> _Text provided_
9 Replies Latest reply on May 5, 2011 1:16 PM by JayDubya

    Scheduled Optimization on Heavily Used Data Drive

    JayDubya

      We're testing an x-25v 40gb on a data ingester running xp-pro receiving a feed at around 10Mbps. Total drive use is consistent at around 10GB with thousands of small files updating every hour. So far the drive has performed much better than the striped raids we've been using. I've only optimized the drive twice in a week & it's still doing a better job on scheduled output. I would really like to schedule the optimization to run once every few days, but I don't want to shutdown the service & interrupt the feed. I've seen the warning that only 1GB will be available for use during optimization, & I don't believe the system would exceed that in the brief period required for optimization (though the service was shutdown while optimizing).

       

      Would this be worth trying on a non-os drive? What are the potential hazards?

> _Set task_
Please reproduce word for word the passage from the forum post on scheduled drive optimization starting at "Scheduled Optimization on" and ending at "shutdown while optimizing).".

> _Data entries_
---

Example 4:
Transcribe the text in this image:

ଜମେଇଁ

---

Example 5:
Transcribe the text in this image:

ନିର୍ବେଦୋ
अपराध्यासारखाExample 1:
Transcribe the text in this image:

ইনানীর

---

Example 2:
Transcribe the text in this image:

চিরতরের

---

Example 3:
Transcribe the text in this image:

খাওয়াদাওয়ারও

...

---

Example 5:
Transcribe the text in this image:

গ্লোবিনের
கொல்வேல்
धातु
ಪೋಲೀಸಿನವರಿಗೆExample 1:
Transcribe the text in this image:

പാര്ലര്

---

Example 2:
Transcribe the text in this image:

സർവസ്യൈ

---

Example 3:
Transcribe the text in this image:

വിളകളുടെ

> _Exercise answer_
Scheduled Optimization on Heavily Used Data Drive

    JayDubya

      We're testing an x-25v 40gb on a data ingester running xp-pro receiving a feed at around 10Mbps. Total drive use is consistent at around 10GB with thousands of small files updating every hour. So far the drive has performed much better than the striped raids we've been using. I've only optimized the drive twice in a week & it's still doing a better job on scheduled output. I would really like to schedule the optimization to run once every few days, but I don't want to shutdown the service & interrupt the feed. I've seen the warning that only 1GB will be available for use during optimization, & I don't believe the system would exceed that in the brief period required for optimization (though the service was shutdown while optimizing).